METHODOLOGY/PRINCIPAL FINDINGS: In this paper we outline general considerations on parameter identifiability, and introduce the notion of weak local identifiability and gradient weak local identifiability. These are based on local properties of the likelihood, in particular the rank of the Hessian matrix. We relate these to the notions of parameter identifiability and redundancy previously introduced by Rothenberg (Econometrica 39 (1971) 577-591) and Catchpole and Morgan (Biometrika 84 (1997) 187-196). Within the widely used exponential family, parameter irredundancy, local identifiability, gradient weak local identifiability and weak local identifiability are shown to be largely equivalent. We consider applications to a recently developed class of cancer models of Little and Wright (Math Biosciences 183 (2003) 111-134) and Little et al. (J Theoret Biol 254 (2008) 229-238) that generalize a large number of other recently used quasi-biological cancer models.

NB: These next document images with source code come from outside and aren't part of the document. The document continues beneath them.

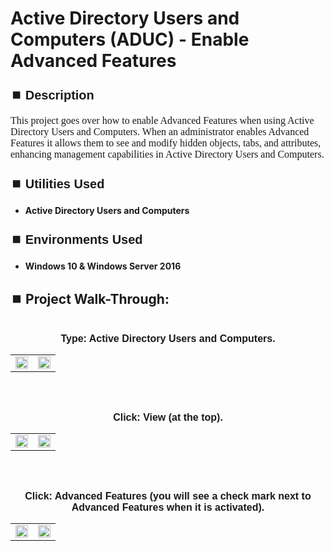 <h1>Active Directory Users and Computers (ADUC) - Enable Advanced Features</h1>


<h2 style="font-family: Arial, sans-serif; font-size: 20px; font-weight: bold; margin-top: 24px; margin-bottom: 12px;">
⏹️ Description</h2>

<p style="font-family: Georgia, serif; font-size: 16px; margin-top: 12px; margin-bottom: 12px;">
This project goes over how to enable Advanced Features when using Active Directory Users and Computers. When an administrator enables Advanced Features it allows them to see and modify hidden objects, tabs, and attributes, enhancing management capabilities in Active Directory Users and Computers.
</b>



<h2 style="font-family: Arial, sans-serif; font-size: 20px; font-weight: bold; margin-top: 24px; margin-bottom: 12px;">
⏹️ Utilities Used</h2>
  
<p style="font-family: Georgia, serif; font-size: 16px; margin-top: 12px; margin-bottom: 12px;">
 
 - <b>Active Directory Users and Computers</b>



<h2 style="font-family: Arial, sans-serif; font-size: 20px; font-weight: bold; margin-top: 24px; margin-bottom: 12px;"> 
⏹️ Environments Used </h2>

<p style="font-family: Georgia, serif; font-size: 16px; margin-top: 12px; margin-bottom: 12px;">
 
- <b>Windows 10 & Windows Server 2016</b>



<h2 style="font-family: Arial, sans-serif; font-size: 20px; font-weight: bold; margin-top: 24px; margin-bottom: 12px;"> 
<h2>
⏹️ Project Walk-Through:</h2>
 <br/>

<div style="text-align:center;">
  <span style="font-family: Arial, sans-serif; font-size: 16px;"><b>Type: Active Directory Users and Computers.</b></span>  
<br/>

<table>
  <tr>
    <td><img src="https://imgur.com/1fH8pRw.png" height="50%" width="100%" /></td>
    <td><img src="https://imgur.com/GJfaeCB.png" height="50%" width="100%" /></td>
  </tr>
</table>

<br /><br />


<div style="text-align:center;">
  <span style="font-family: Arial, sans-serif; font-size: 16px;"><b>Click: View (at the top).</b></span>  
<br/>

<table>
  <tr>
    <td><img src="https://imgur.com/hoymno1.png" height="50%" width="100%" /></td>
    <td><img src="https://imgur.com/NM2puv6.png" height="50%" width="100%" /></td>
  </tr>
</table>

<br /><br />


<div style="text-align:center;">
  <span style="font-family: Arial, sans-serif; font-size: 16px;"><b>Click: Advanced Features (you will see a check mark next to Advanced Features when it is activated).</b></span>  
<br/>

<table>
  <tr>
    <td><img src="https://imgur.com/BEnGLUn.png" height="50%" width="100%" /></td>
    <td><img src="https://imgur.com/3kGDYwC.png" height="50%" width="100%" /></td>
  </tr>
</table>

<br /><br />
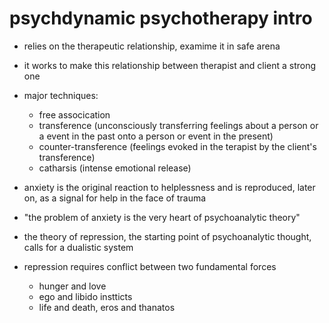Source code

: # psychdynamic psychotherapy intro

- relies on the therapeutic relationship, examime it in safe arena
- it works to make this relationship between therapist and client a strong one


- major techniques:
  - free assocication
  - transference (unconsciously transferring feelings about a person or a event in the past onto a person or event in the present)
  - counter-transference (feelings evoked in the terapist by the client's transference)
  - catharsis (intense emotional release)



- anxiety is the original reaction to helplessness and is reproduced, later on,
  as a signal for help in the face of trauma

- "the problem of anxiety is the very heart of psychoanalytic theory"

- the theory of repression, the starting point of psychoanalytic thought, calls for a dualistic system
- repression requires conflict between two fundamental forces
  - hunger and love
  - ego and libido instticts
  - life and death, eros and thanatos
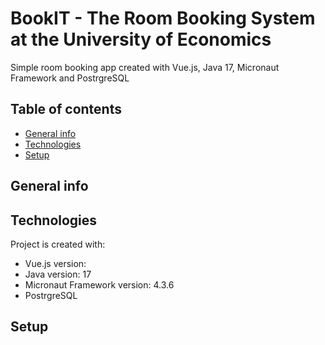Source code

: # BookIT - The Room Booking System at the University of Economics
Simple room booking app created with Vue.js, Java 17, Micronaut Framework and PostrgreSQL
## Table of contents
* [General info](#general-info)
* [Technologies](#technologies)
* [Setup](#setup)

## General info
	
## Technologies
Project is created with:
* Vue.js version: 
* Java version: 17
* Micronaut Framework version: 4.3.6
* PostrgreSQL
	
## Setup
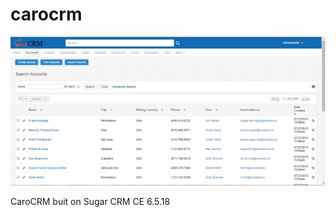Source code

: # carocrm

![alt text](./Screenshot.jpg?raw=true "Caro Framework")

CaroCRM buit on Sugar CRM CE 6.5.18

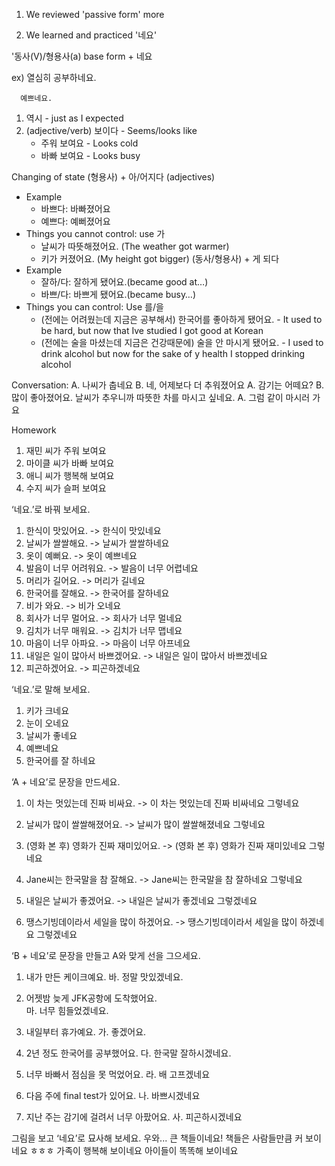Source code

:1. We reviewed 'passive form' more

2. We learned and practiced '네요' 

 '동사(V)/형용사(a) base form + 네요

ex) 열심히 공부하네요.

      예쁘네요. 

1. 역시 - just as I expected
2. (adjective/verb) 보이다 - Seems/looks like
    - 주워 보여요 - Looks cold
    - 바빠 보여요 - Looks busy

Changing of state
(형용사) + 아/어지다 (adjectives)
  - Example
    - 바쁘다: 바빠졌어요
    - 예쁘다: 예뻐졌어요
  - Things you cannot control: use 가
    - 날씨가 따뜻해졌어요. (The weather got warmer)
    - 키가 커졌어요. (My height got bigger)
(동사/형용사) + 게 되다
  - Example
    - 잘하/다: 잘하게 됐어요.(became good at…)
    - 바쁘/다: 바쁘게 됐어요.(became busy…)
  - Things you can control: Use 를/을
    - (전에는 어려웠는데 지금은 공부해서) 한국어를 좋아하게 됐어요. - It used to be hard, but now that Ive studied I got good at Korean
    - (전에는 술을 마셨는데 지금은 건강때문에) 술을 안 마시게 됐어요. - I used to drink alcohol but now for the sake of y health I stopped drinking alcohol


Conversation:
A. 나씨가 춥네요
B. 네, 어제보다 더 추워졌어요
A. 감기는 어떼요?
B. 많이 좋아졌어요. 날씨가 추우니까 따뜻한 차를 마시고 싶네요.
A. 그럼 같이 마시러 가요


Homework
1. 재민 씨가 주워 보여요
2. 마이클 씨가 바빠 보여요
3. 애니 씨가 행복해 보여요
4. 수지 씨가 슬퍼 보여요

‘네요.’로 바꿔 보세요.
1. 한식이 맛있어요. -> 한식이 맛있네요
2. 날씨가 쌀쌀해요. -> 날씨가 쌀쌀하네요
3. 옷이 예뻐요. -> 옷이 예쁘네요
4. 발음이 너무 어려워요. -> 발음이 너무 어렵네요
5. 머리가 길어요. -> 머리가 길네요
6. 한국어를 잘해요. -> 한국어를 잘하네요
7. 비가 와요. -> 비가 오네요
8. 회사가 너무 멀어요. -> 회사가 너무 멀네요
9. 김치가 너무 매워요. -> 김치가 너무 맵네요
10. 마음이 너무 아파요. -> 마음이 너무 아프네요
11. 내일은 일이 많아서 바쁘겠어요. -> 내일은 일이 많아서 바쁘겠네요
12. 피곤하겠어요. -> 피곤하겠네요

‘네요.’로 말해 보세요.
1. 키가 크네요
2. 눈이 오네요
3. 날씨가 좋네요
4. 예쁘네요
5. 한국어를 잘 하네요

‘A + 네요’로 문장을 만드세요. 
1. 이 차는 멋있는데 진짜 비싸요. -> 이 차는 멋있는데 진짜 비싸네요
그렇네요

2. 날씨가 많이 쌀쌀해졌어요. -> 날씨가 많이 쌀쌀해졌네요
그렇네요

3. (영화 본 후) 영화가 진짜 재미있어요. -> (영화 본 후) 영화가 진짜 재미있네요
그렇네요

4. Jane씨는 한국말을 참 잘해요. -> Jane씨는 한국말을 참 잘하네요
그렇네요

5. 내일은 날씨가 좋겠어요. -> 내일은 날씨가 좋겠네요
그렇겠네요

6. 땡스기빙데이라서 세일을 많이 하겠어요. -> 땡스기빙데이라서 세일을 많이 하겠네요
그렇겠네요

‘B + 네요’로 문장을 만들고 A와 맞게 선을 그으세요. 
1. 내가 만든 케이크예요. 
바. 정말 맛있겠네요. 

2. 어젯밤 늦게 JFK공항에 도착했어요.  
마. 너무 힘들었겠네요.

3. 내일부터 휴가예요. 
가. 좋겠어요.

4. 2년 정도 한국어를 공부했어요.
다. 한국말 잘하시겠네요.

5. 너무 바빠서 점심을 못 먹었어요. 
라. 배 고프겠네요

6. 다음 주에 final test가 있어요. 
나. 바쁘시겠네요

7. 지난 주는 감기에 걸려서 너무 아팠어요.
사. 피곤하시겠네요

그림을 보고 ‘네요’로 묘사해 보세요.
우와... 큰 책들이네요! 책들은 사람들만큼 커 보이네요 ㅎㅎㅎ
가족이 행복해 보이네요
아이들이 똑똑해 보이네요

CONCLUSIONS/SIGNIFICANCE: We have shown that the previously developed concepts of parameter local identifiability and redundancy are closely related to the apparently weaker properties of weak local identifiability and gradient weak local identifiability--within the widely used exponential family these concepts largely coincide.

摘要

背景

复杂生物系统的模型可能涉及大量参数。很可能其中一些参数无法通过回归技术从观测数据中推导出来。这些参数被称为不可识别的,其余参数是可识别的。与这个概念密切相关的是冗余性,即一组参数可以用一些较小的参数集来表示。在分析数据之前,确定哪些模型参数是可识别的或冗余的,以避免定义不明确和收敛不良的回归是至关重要的。

方法/主要发现:本文概述了参数可识别性的一般考虑因素,并引入了弱局部可识别性和梯度弱局部可识别性的概念。这些概念基于似然的局部性质,特别是海森矩阵的秩。我们将这些概念与罗滕伯格(Econometrica 39(1971)577-591)和卡奇波尔和摩根(Biometrika 84(1997)187-196)之前引入的参数可识别性和冗余性概念联系起来。在广泛使用的指数族中,参数不可约、局部可识别、梯度弱局部可识别和弱局部可识别在很大程度上是等效的。我们考虑了最近开发的一类癌症模型的应用,该模型由利特和赖特(Math Biosciences 183(2003)111-134)和利特等人开发(J Theoret Biol 254(2008)229-238),该模型广泛应用于许多其他最近开发的准生物癌症模型。

结论/意义:我们已经表明,以前开发的参数局部可识别性和冗余性概念与弱局部可识别性和梯度弱局部可识别性的较弱属性密切相关——在广泛使用的指数族中,这些概念在很大程度上是一致的。